His family says Isaac has been showing off his medal. He wore it to church and was recognized during an assembly at his school. Ramsey says she's happy her grandson has a reason to be proud.
"It was really good for him because it was good for him to gain that self-confidence. Y'know, he could be like other kids."
He's also eager to continue his training. Carrie McColl hopes Isaac will soon be steering the horse without a person walking alongside to assist him. He's already taken what could be an important step.
"He and the horse have a bond now. He pretty much rides the same horse every time unless the horse is sick or lame. And he rides Zantom. And Zantom is an ex-show-horse and he does a few tricks. He'll pounce, he'll smile, he'll hug he has quite a few things he'll do and Isaac thinks that's the coolest thing in the world."

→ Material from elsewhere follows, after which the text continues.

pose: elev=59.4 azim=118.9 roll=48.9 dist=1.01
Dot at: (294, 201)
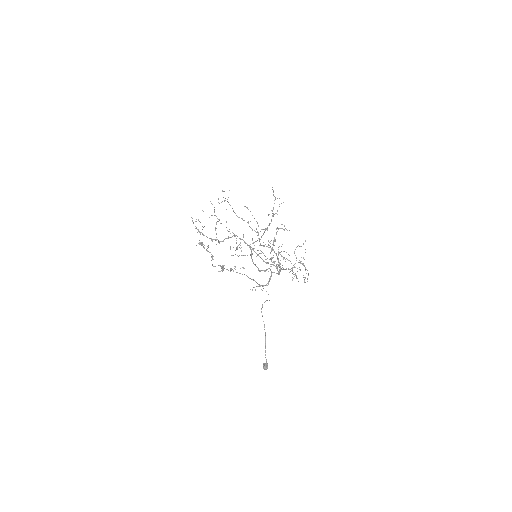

Equine therapy has been linked to increased motor and verbal skills in children with disabilities. Linda Ramsey says she's really seen Isaac blossom through the lessons.
"I can even see that his vocabulary is getting much better. Not that his vocabulary is bad; he's got a good vocabulary, but I can tell that he's saying more things now because he talks about the horse a lot."
And the lessons aren't just about riding. McColl also teaches her students to take care of the animal. She wants all her students to have a sense of responsibility for their horse.
Isaac was the only student ready to go to the state competition this year, but McColl hopes to take three next year. The trip comes with a hefty price tag. This year, fundraisers and donations raised 2,000 dollars to send Isaac to Lexington. McColl says they've already begun accruing the 6,000 dollars it will take to allow three students the chance to win.